In the case of Timothy Taylor v Mayfair House Corporation and another (2016), the tenant (Timothy Taylor Ltd) had a lease of a ground floor and basement unit for use as an art gallery. Since 2013, the landlord had been carrying out redevelopment work to virtually rebuild the interior of the building from the first floor upwards. In carrying out the work, the landlord erected scaffolding around the entire exterior of the building, which obstructed the façade of the gallery, and placed a hoist above the gallery’s front door for the purpose of unloading construction materials from delivery vehicles. The work that was carried out was incredibly noisy.
The tenant complained that the works were being carried out in a manner that breached its right to quiet enjoyment and requested historical damages, alongside an injunction against future works. However, as well as the lease granting the tenant’s rights, it also reserved the right for the landlord to carry out redevelopment work.

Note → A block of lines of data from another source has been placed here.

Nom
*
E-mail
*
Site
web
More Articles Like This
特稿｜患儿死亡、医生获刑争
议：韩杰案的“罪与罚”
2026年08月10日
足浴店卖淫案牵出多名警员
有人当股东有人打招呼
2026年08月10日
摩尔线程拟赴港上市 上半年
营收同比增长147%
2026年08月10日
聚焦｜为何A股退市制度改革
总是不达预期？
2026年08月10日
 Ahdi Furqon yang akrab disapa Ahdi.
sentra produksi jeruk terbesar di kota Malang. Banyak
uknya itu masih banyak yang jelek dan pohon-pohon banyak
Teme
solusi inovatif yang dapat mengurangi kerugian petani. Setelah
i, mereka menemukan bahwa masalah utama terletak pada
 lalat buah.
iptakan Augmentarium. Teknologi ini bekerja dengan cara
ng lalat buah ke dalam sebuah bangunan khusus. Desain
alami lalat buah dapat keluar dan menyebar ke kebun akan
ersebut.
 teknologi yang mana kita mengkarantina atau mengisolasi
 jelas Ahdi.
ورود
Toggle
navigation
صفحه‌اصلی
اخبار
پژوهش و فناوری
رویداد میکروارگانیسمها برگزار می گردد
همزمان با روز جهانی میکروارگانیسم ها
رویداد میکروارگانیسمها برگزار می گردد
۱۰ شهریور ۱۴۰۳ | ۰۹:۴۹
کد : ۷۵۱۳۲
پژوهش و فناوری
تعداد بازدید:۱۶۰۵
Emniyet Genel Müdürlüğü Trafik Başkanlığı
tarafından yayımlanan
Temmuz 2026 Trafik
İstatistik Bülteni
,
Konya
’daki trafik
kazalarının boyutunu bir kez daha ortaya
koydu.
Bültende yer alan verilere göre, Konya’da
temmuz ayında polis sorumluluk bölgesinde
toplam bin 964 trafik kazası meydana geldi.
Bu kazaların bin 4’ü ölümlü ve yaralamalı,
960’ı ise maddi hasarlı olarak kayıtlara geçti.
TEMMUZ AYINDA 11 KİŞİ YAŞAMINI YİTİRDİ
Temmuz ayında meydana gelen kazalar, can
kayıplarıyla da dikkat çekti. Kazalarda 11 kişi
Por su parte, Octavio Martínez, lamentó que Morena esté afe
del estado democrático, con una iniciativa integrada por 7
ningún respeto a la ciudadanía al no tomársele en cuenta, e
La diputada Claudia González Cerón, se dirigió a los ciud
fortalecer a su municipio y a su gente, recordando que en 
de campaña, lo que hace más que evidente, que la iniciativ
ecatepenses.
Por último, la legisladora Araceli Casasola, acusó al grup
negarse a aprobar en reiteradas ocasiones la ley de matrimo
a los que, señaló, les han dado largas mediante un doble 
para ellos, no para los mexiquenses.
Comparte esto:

The court’s task was to balance the respective rights of the tenant and the landlord. Ultimately though, the court was in favour of the tenant, finding the design of the scaffolding and the landlord’s failure to communicate effectively regarding the noise levels, was a breach of the landlord’s covenants. The tenant was awarded damages in respect of the works but the court stopped short of awarding an injunction, as this was deemed impractical and the works were due to finish shortly after.
Points to note
There are a number of things that landlords should consider when carrying out the redevelopment of a tenanted property:
• Take into account the nature of the tenant’s business, as some may be more sensitive to disruption than others.
• Communicate to tenants as early as possible about proposed works, in order to fulfil their obligations to the tenant.
• Make sure any construction contracts contain appropriate controls to limit any disturbance to the tenant.
• Update the tenant regularly on the progress of any works and warn of any delays.
• In certain cases it may be worth considering offering a rental discount in order to maintain a good landlord/tenant relationship.